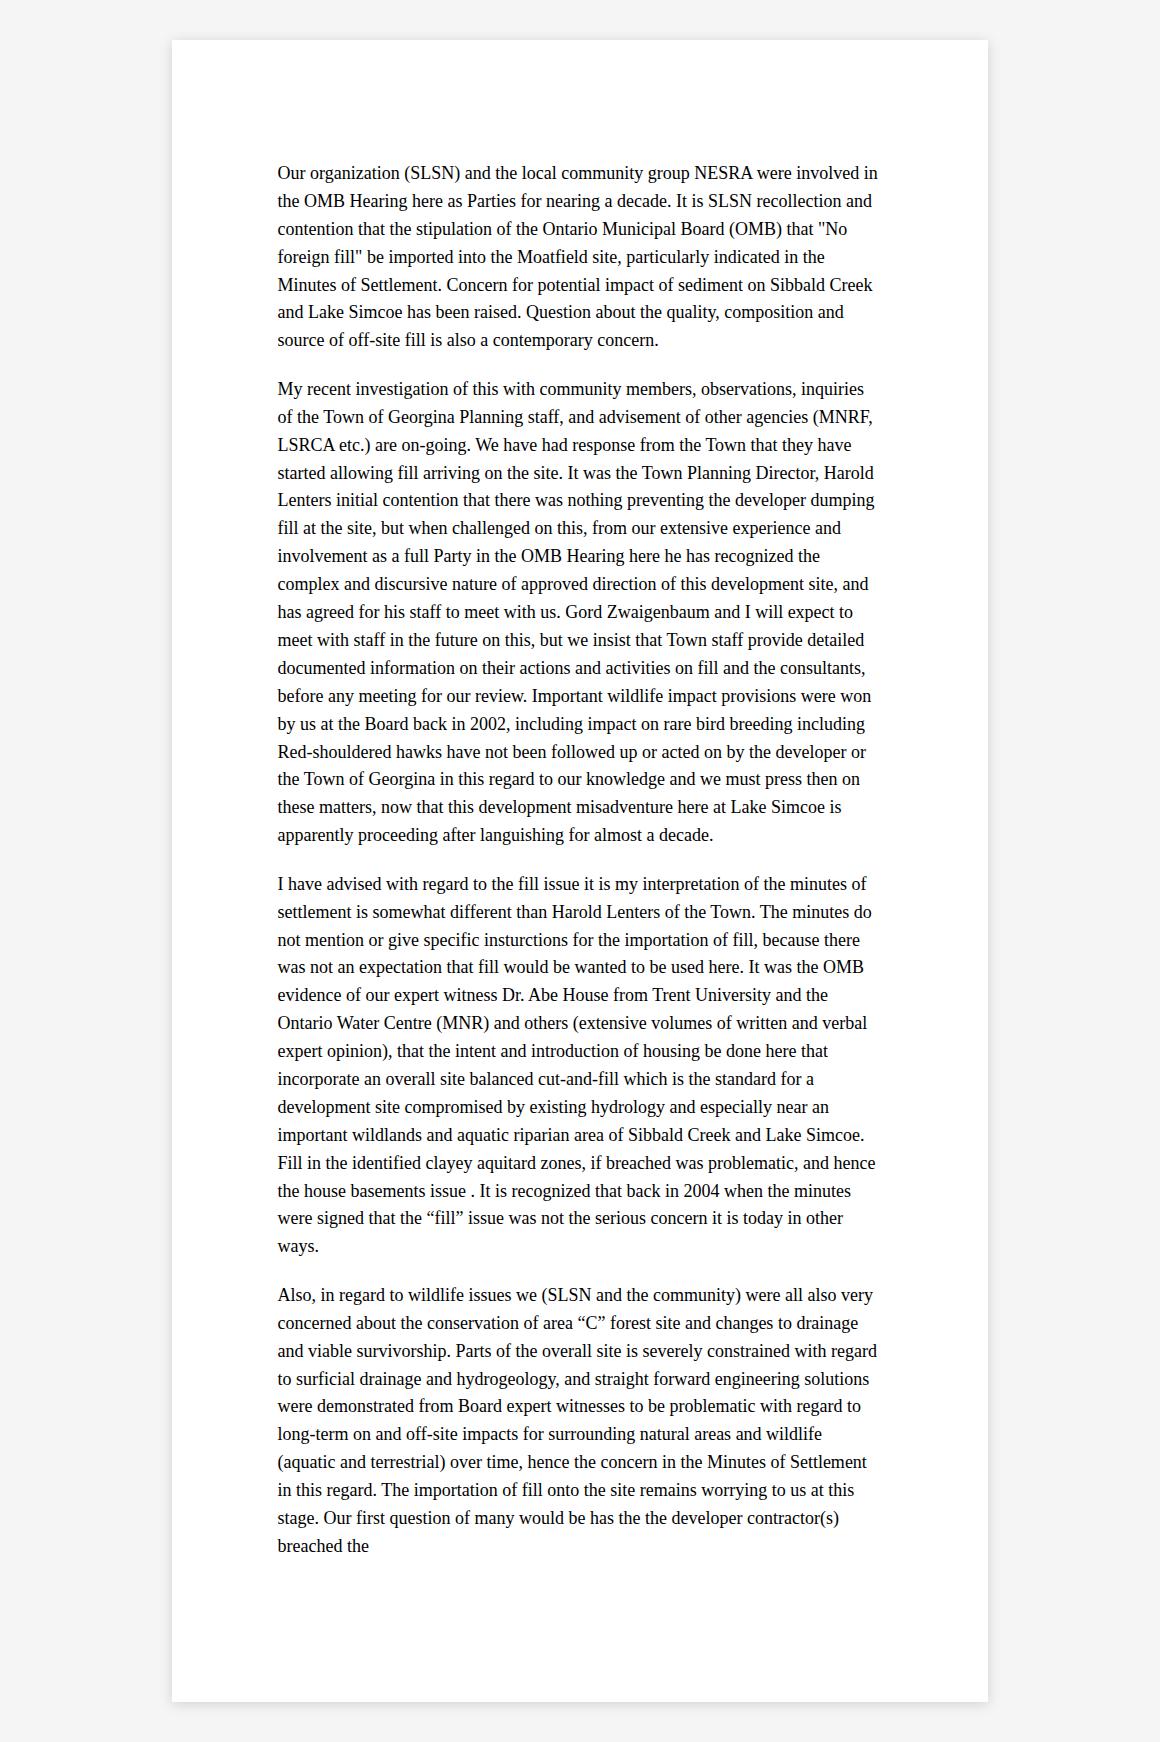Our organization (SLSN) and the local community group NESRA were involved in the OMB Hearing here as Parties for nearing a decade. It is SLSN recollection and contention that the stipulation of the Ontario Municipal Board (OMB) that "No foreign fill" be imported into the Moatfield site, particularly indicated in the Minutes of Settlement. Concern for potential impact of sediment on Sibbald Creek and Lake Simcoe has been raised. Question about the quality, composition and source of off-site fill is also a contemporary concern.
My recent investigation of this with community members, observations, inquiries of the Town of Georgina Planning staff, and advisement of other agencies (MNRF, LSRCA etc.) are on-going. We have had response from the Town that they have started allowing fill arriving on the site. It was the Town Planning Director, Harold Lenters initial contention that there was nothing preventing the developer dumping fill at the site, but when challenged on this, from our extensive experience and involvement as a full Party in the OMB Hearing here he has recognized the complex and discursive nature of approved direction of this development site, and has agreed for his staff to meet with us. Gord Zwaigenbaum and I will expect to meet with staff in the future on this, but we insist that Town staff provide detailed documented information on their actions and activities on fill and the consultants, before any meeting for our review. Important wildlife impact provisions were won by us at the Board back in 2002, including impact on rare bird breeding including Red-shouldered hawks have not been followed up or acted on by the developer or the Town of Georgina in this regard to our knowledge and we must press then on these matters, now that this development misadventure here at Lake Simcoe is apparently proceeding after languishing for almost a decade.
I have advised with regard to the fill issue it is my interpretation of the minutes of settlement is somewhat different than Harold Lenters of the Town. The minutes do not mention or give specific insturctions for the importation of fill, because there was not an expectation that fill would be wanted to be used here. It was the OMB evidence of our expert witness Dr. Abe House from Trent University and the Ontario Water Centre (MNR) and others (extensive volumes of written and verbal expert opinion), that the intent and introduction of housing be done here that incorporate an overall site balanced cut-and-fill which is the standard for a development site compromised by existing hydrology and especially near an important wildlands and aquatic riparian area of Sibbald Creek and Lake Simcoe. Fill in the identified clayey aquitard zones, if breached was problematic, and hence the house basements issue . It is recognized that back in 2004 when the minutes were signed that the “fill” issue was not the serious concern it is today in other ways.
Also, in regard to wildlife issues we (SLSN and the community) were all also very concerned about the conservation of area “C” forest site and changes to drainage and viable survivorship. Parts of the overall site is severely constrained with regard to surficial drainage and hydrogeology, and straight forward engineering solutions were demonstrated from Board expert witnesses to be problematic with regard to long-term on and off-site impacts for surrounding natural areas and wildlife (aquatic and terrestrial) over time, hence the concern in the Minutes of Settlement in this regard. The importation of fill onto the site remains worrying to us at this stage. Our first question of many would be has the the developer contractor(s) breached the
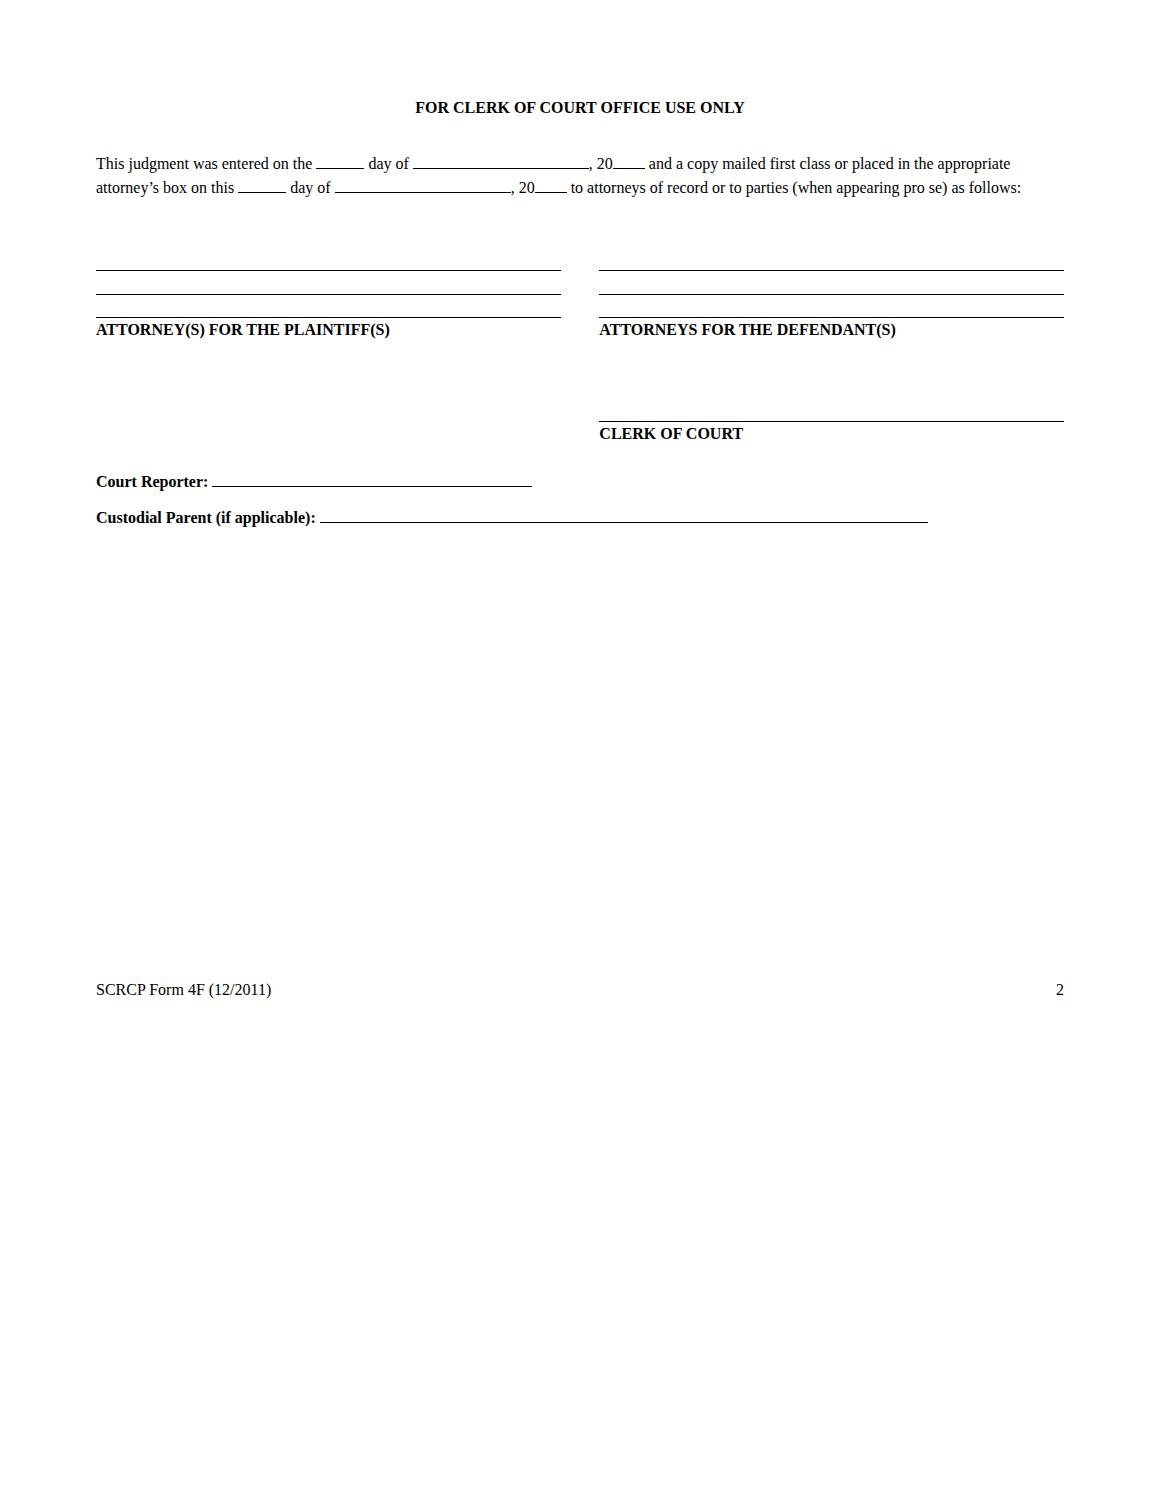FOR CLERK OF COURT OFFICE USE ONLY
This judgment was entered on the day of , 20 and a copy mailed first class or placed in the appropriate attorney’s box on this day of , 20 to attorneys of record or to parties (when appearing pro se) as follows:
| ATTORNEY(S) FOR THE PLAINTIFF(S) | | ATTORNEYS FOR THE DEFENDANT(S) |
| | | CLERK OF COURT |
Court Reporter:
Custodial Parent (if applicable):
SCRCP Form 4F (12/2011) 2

......

> _WHAT IS REQUIRED_
Print out the whole listing word for word. Leave the pictures out.

> _ANSWER FOR THIS EXERCISE_
Our organization (SLSN) and the local community group NESRA were involved in the OMB Hearing here as Parties for nearing a decade. It is SLSN recollection and contention that the stipulation of the Ontario Municipal Board (OMB) that "No foreign fill" be imported into the Moatfield site, particularly indicated in the Minutes of Settlement. Concern for potential impact of sediment on Sibbald Creek and Lake Simcoe has been raised. Question about the quality, composition and source of off-site fill is also a contemporary concern.
My recent investigation of this with community members, observations, inquiries of the Town of Georgina Planning staff, and advisement of other agencies (MNRF, LSRCA etc.) are on-going. We have had response from the Town that they have started allowing fill arriving on the site. It was the Town Planning Director, Harold Lenters initial contention that there was nothing preventing the developer dumping fill at the site, but when challenged on this, from our extensive experience and involvement as a full Party in the OMB Hearing here he has recognized the complex and discursive nature of approved direction of this development site, and has agreed for his staff to meet with us. Gord Zwaigenbaum and I will expect to meet with staff in the future on this, but we insist that Town staff provide detailed documented information on their actions and activities on fill and the consultants, before any meeting for our review. Important wildlife impact provisions were won by us at the Board back in 2002, including impact on rare bird breeding including Red-shouldered hawks have not been followed up or acted on by the developer or the Town of Georgina in this regard to our knowledge and we must press then on these matters, now that this development misadventure here at Lake Simcoe is apparently proceeding after languishing for almost a decade.
I have advised with regard to the fill issue it is my interpretation of the minutes of settlement is somewhat different than Harold Lenters of the Town. The minutes do not mention or give specific insturctions for the importation of fill, because there was not an expectation that fill would be wanted to be used here. It was the OMB evidence of our expert witness Dr. Abe House from Trent University and the Ontario Water Centre (MNR) and others (extensive volumes of written and verbal expert opinion), that the intent and introduction of housing be done here that incorporate an overall site balanced cut-and-fill which is the standard for a development site compromised by existing hydrology and especially near an important wildlands and aquatic riparian area of Sibbald Creek and Lake Simcoe. Fill in the identified clayey aquitard zones, if breached was problematic, and hence the house basements issue . It is recognized that back in 2004 when the minutes were signed that the “fill” issue was not the serious concern it is today in other ways.
Also, in regard to wildlife issues we (SLSN and the community) were all also very concerned about the conservation of area “C” forest site and changes to drainage and viable survivorship. Parts of the overall site is severely constrained with regard to surficial drainage and hydrogeology, and straight forward engineering solutions were demonstrated from Board expert witnesses to be problematic with regard to long-term on and off-site impacts for surrounding natural areas and wildlife (aquatic and terrestrial) over time, hence the concern in the Minutes of Settlement in this regard. The importation of fill onto the site remains worrying to us at this stage. Our first question of many would be has the the developer contractor(s) breached the
FOR CLERK OF COURT OFFICE USE ONLY
This judgment was entered on the day of , 20 and a copy mailed first class or placed in the appropriate attorney’s box on this day of , 20 to attorneys of record or to parties (when appearing pro se) as follows:
| ATTORNEY(S) FOR THE PLAINTIFF(S) | | ATTORNEYS FOR THE DEFENDANT(S) |
| | | CLERK OF COURT |
Court Reporter:
Custodial Parent (if applicable):
SCRCP Form 4F (12/2011) 2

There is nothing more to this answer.